ヒトの良さそうな夫(猿人)がお誘いをくれる。司たちが断る理由はどこにも無かった。今日は屋根のある所のベットで眠れそうだと司は安堵した。

猿人はニコニコしながら彼らが安心している様子を見ていたが、ふいにレナに質問をする。

「で、時にレナ様……どちらが本命ですかな?」

「ほ、本命?」

いきなりの訳の分からない問いにレナは慌てた。こいつ、まさか司やエアの事を知っている? 彼らは確かにこの国の存亡を左右し兼ねない重要な人物だが……どちらかが欠けてどうなるか分からないし……

こんな質問に答える義務はどこにもなかったが几帳面な性格のレナは真面目に答えを探
り、見つけた。

「……両方だ」

この答えに猿人は目を丸くしてから、高笑いをする。

「ハッハッハッ……いや失礼、流石はレナ様です。おぉと失礼、では家まで案内しましょう」

司とエアもこの高笑いには困惑したが、当のエアも全く意味が分からず困惑を通り越して呆けていた。

そんな一行を無視し、日本の農村のような場所の案内を開始する猿人。なかなかの性格の持ち主のようだ。
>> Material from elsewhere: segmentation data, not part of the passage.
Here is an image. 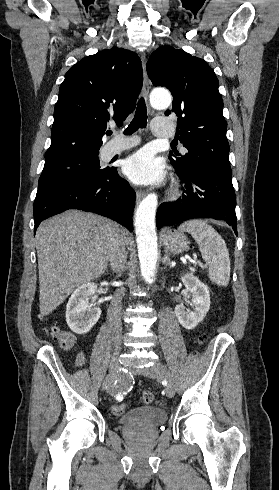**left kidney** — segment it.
<instances>
[{
    "mask_svg": "<svg viewBox=\"0 0 279 490\" xmlns=\"http://www.w3.org/2000/svg\"><path fill=\"white\" fill-rule=\"evenodd\" d=\"M181 282H183L186 288L185 292H190V296H192L194 310L193 312H188L182 304H179V306H175V316L182 328L194 330L199 322L204 320L207 312L210 310L208 286H205L203 282L195 278L193 274H185V276H182Z\"/></svg>",
    "mask_w": 279,
    "mask_h": 490,
    "instance_id": "left-kidney-1",
    "label": "left kidney"
}]
</instances>
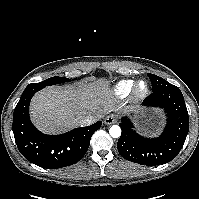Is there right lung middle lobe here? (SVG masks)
Wrapping results in <instances>:
<instances>
[{
	"instance_id": "right-lung-middle-lobe-1",
	"label": "right lung middle lobe",
	"mask_w": 199,
	"mask_h": 199,
	"mask_svg": "<svg viewBox=\"0 0 199 199\" xmlns=\"http://www.w3.org/2000/svg\"><path fill=\"white\" fill-rule=\"evenodd\" d=\"M69 81H70V79H68V78L55 76V77H51V78L44 80L42 82H39V83L29 84L26 88L41 90L42 88H44L46 86L60 84V83L69 82Z\"/></svg>"
}]
</instances>
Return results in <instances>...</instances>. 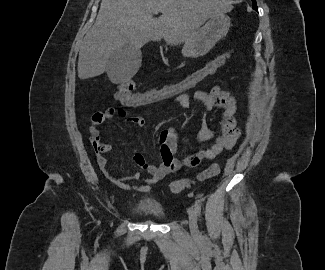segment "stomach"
I'll use <instances>...</instances> for the list:
<instances>
[{"mask_svg": "<svg viewBox=\"0 0 325 270\" xmlns=\"http://www.w3.org/2000/svg\"><path fill=\"white\" fill-rule=\"evenodd\" d=\"M230 23V18L225 14L212 16L191 40L184 42L182 54L185 57L205 55L219 40L226 36Z\"/></svg>", "mask_w": 325, "mask_h": 270, "instance_id": "1", "label": "stomach"}]
</instances>
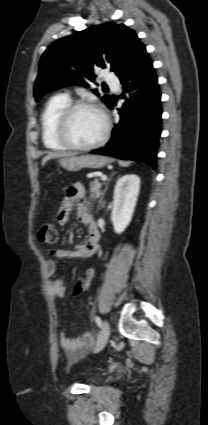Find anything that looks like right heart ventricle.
<instances>
[{
	"label": "right heart ventricle",
	"mask_w": 208,
	"mask_h": 425,
	"mask_svg": "<svg viewBox=\"0 0 208 425\" xmlns=\"http://www.w3.org/2000/svg\"><path fill=\"white\" fill-rule=\"evenodd\" d=\"M71 103L67 94H57L49 99L41 115V135L44 146L51 151H65L56 137L57 120L60 113Z\"/></svg>",
	"instance_id": "obj_1"
}]
</instances>
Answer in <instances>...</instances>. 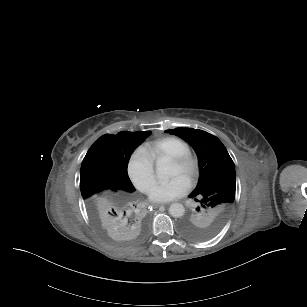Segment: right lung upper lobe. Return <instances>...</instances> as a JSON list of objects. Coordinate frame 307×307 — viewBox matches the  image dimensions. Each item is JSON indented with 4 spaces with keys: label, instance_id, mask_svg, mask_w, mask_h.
<instances>
[{
    "label": "right lung upper lobe",
    "instance_id": "1",
    "mask_svg": "<svg viewBox=\"0 0 307 307\" xmlns=\"http://www.w3.org/2000/svg\"><path fill=\"white\" fill-rule=\"evenodd\" d=\"M150 134L151 131L106 134L87 152L109 165L115 175L111 185L83 198L87 210L104 230L139 234L148 223L147 210L134 194L127 166L134 149Z\"/></svg>",
    "mask_w": 307,
    "mask_h": 307
}]
</instances>
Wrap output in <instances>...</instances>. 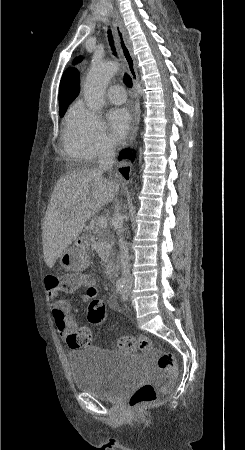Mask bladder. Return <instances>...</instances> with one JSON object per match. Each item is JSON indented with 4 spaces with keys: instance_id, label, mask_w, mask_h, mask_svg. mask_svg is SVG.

のどかな、戦争とは全く関係なさそうなこの場所が明日にも戦火に包まれるかもしれないと思うと、コソボ紛争やソマリア内戦、コンゴ内乱にイラク戦争くらいしか体験していない司にとって現実感が沸かなかった。

あれらの国はいつもピリピリしていたはずだ。ここにはそんな雰囲気はまるでない。

「ねぇレナさん」

「なんだ」

「どんな面倒事抱えていたの? モルタージュは」

「簡単な話だ。属国となる事を断った」

「あ〜なるへそ。確かに簡単な話だね……逆に植民地にされそうじゃない?」

「属国となっても同じだ。王こそそのままだが大臣などが全て奴らの国からのものとなる。そうなると国政などあったもんじゃない」

畑が田んぼに変わった。どうやら稲作が行われているようだ。

「ついでで聞きますが、どちらの国の要求を蹴ったのですか?」

エアが司たちの会話に口を挟んだ。レナは逡巡するが、結局は諦めたように口を開く。

「ラビラクトとリービルカだ」

「「両方!?」」

さすがにこれは司とエアにとって計算外だった。今、この国は地球で言えば一昔前のアメリカとソ連の代理戦争の地になっていたベトナムと同じ事態になっていたのである。両国とも事を起こす気満々というのは違ったが。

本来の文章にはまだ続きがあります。